Senior Python Developer with Spark

CGI•Reston, VA

1d•Hybrid

About The Position

We are seeking a Senior Python Developer with Spark skills to design, build, and optimize large-scale data processing systems in a cloud-native AWS environment. This role focuses heavily on developing high-performance data pipelines using Spark and Python, as well as working with complex relational datasets.
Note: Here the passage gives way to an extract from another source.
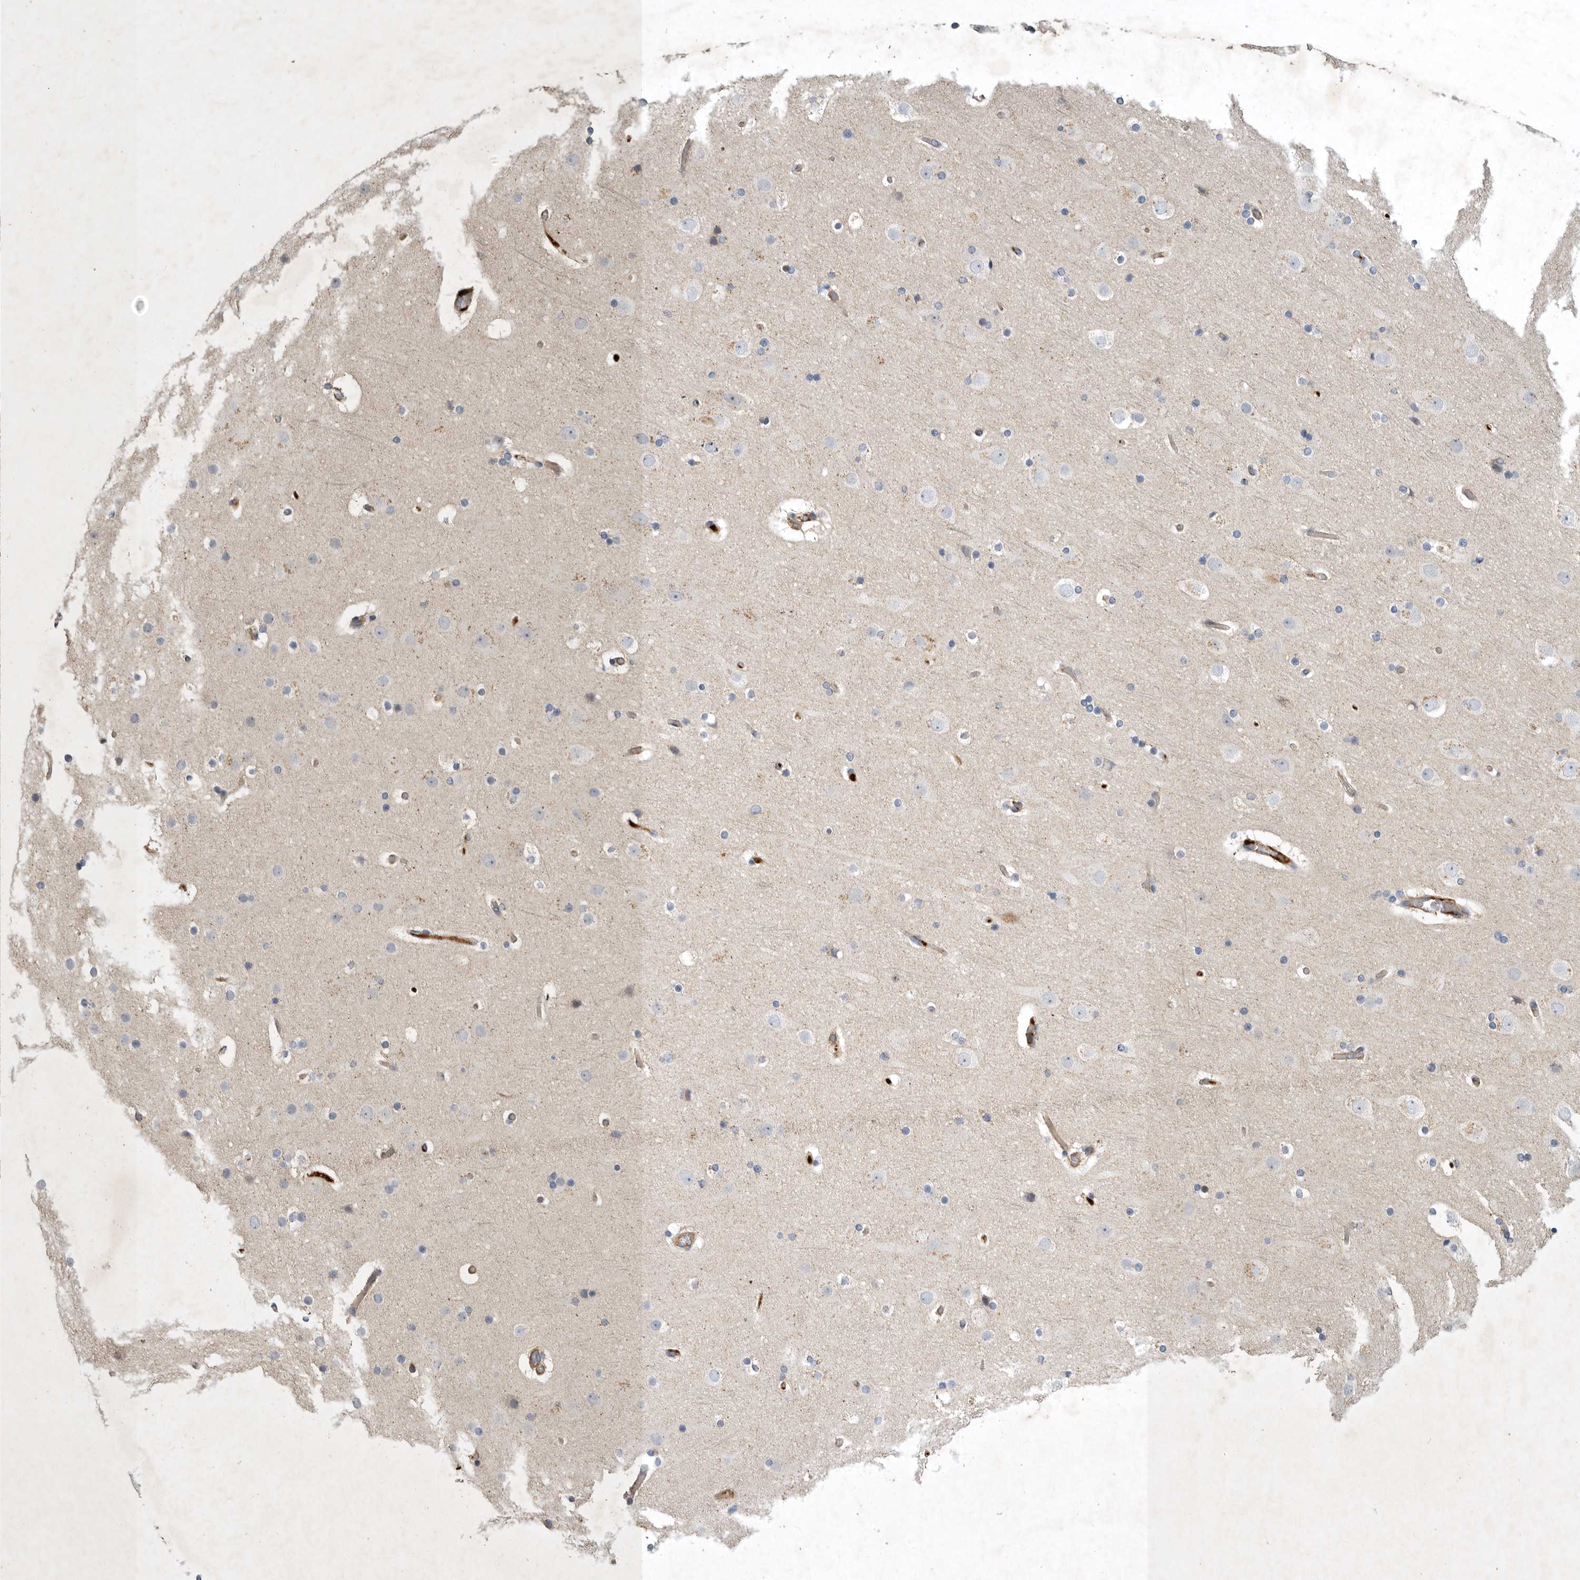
{"staining": {"intensity": "negative", "quantity": "none", "location": "none"}, "tissue": "cerebral cortex", "cell_type": "Endothelial cells", "image_type": "normal", "snomed": [{"axis": "morphology", "description": "Normal tissue, NOS"}, {"axis": "topography", "description": "Cerebral cortex"}], "caption": "IHC histopathology image of normal human cerebral cortex stained for a protein (brown), which reveals no positivity in endothelial cells. (DAB immunohistochemistry visualized using brightfield microscopy, high magnification).", "gene": "MLPH", "patient": {"sex": "male", "age": 57}}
We partner with 15 of the top 20 banks globally, and our top 10 banking clients have worked with us for an average of 26 years!. This role is located at a client site in either Reston, VA. A hybrid working model is acceptable.

Requirements

8+ years of hands-on experience with Python for data engineering, including building and maintaining data pipelines
Deep expertise in Apache Spark, including: Performance tuning (partitioning, caching, broadcast joins, shuffle optimization), Understanding of execution plans (DAGs, stages, tasks), Memory and resource management
Solid experience with big data ecosystems such as Hadoop, Hive, and EMR
Advanced proficiency in SQL, including: Writing recursive CTEs for hierarchical data (e.g., org structures, parent-child relationships), Query optimization, indexing strategies, and execution plan analysis
Strong experience with AWS services including EMR, Lambda, Step Functions, EventBridge, Redshift, S3, and Glue
Experience building and consuming APIs, along with data transformation and ingestion workflows
Proven ability to work with large-scale datasets, performing data analysis and extracting actionable insights
Familiarity with data modeling concepts (normalized/denormalized structures, handling hierarchical data)
Hands-on experience with CI/CD pipelines and tools such as GitLab and Terraform
Strong understanding of performance troubleshooting, including identifying bottlenecks in distributed systems
Ability to clearly explain technical decisions, especially around Spark optimization and SQL logic
Strong analytical thinking, problem-solving skills, and attention to detail
Effective collaboration skills in cross-functional, matrixed environments

Nice To Haves

Experience in financial services or regulated environments
Exposure to data visualization tools
Familiarity with event-driven architectures on AWS

Responsibilities

Design, build, and optimize large-scale data processing systems in a cloud-native AWS environment.
Develop high-performance data pipelines using Spark and Python.
Work with complex relational datasets.
Diagnose and improve inefficient data workflows, particularly Spark jobs.
Write advanced SQL to support hierarchical and analytical use cases.
Partner with cross-functional teams to deliver scalable, reliable, and well-architected data solutions that support critical business functions in a financial services setting.